A 2022 paper by Steenblock and colleagues (DOI:10.1055/a-1945-9694) presents data from an INUSpheresis clinic in Cham Germany.
Included were 1111 patients (2009–2022):
- 74% were without symptoms or significantly better 6 months after INUSpheresis with follow-up therapy.
- 11% of the ME/CFS patients experienced a moderate improvement
- 15% did not encounter an improvement.
Personally I’ve seen too much nonsense in the scientific literature to see the data as reliable. It’s unlikely that everything works. It’s also highly likely that some of the patients worsened because that’s what we’re seeing with the treatments that work.
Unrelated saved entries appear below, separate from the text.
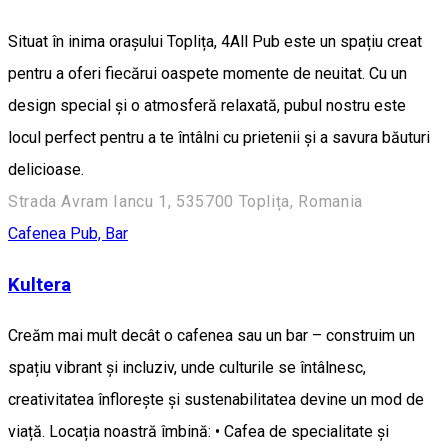
Situat în inima orașului Toplița, 4All Pub este un spațiu creat
pentru a oferi fiecărui oaspete momente de neuitat. Cu un
design special și o atmosferă relaxată, pubul nostru este
locul perfect pentru a te întâlni cu prietenii și a savura băuturi
delicioase.
Strada Avram Iancu 1, 535700 Toplița, Romania
Cafenea
Pub, Bar
Kultera
Creăm mai mult decât o cafenea sau un bar – construim un
spațiu vibrant și incluziv, unde culturile se întâlnesc,
creativitatea înflorește și sustenabilitatea devine un mod de
viață. Locația noastră îmbină: • Cafea de specialitate și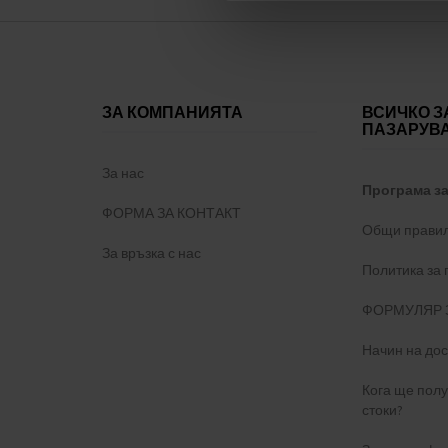
ЗА КОМПАНИЯТА
ВСИЧКО З
ПАЗАРУВ
За нас
Програма з
ФОРМА ЗА КОНТАКТ
Общи правил
За връзка с нас
Политика за
ФОРМУЛЯР 
Начин на дос
Кога ще пол
стоки?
Many of the same people wrote a 2023 paper (DOI:10.1038/s41380-023-02084-1). That paper argues that certain biomarkers (autoantibodies, lipids, inflammatory markers, blood analysis via dark field microscopy) go down following INUSpheresis.
Survey data
I only have data on 3 people. It does not show 74% of people reporting significant improvement.
A vaguely similar treatment is plasmapheresis. 7 people reported outcomes from it. It’s ok.
The bottom line
Unfortunately I don’t have reliable data on this treatment. I certainly don’t trust the people writing the paper… it’s just unlikely that everything works.
HBOT is more proven and I would spend money there first.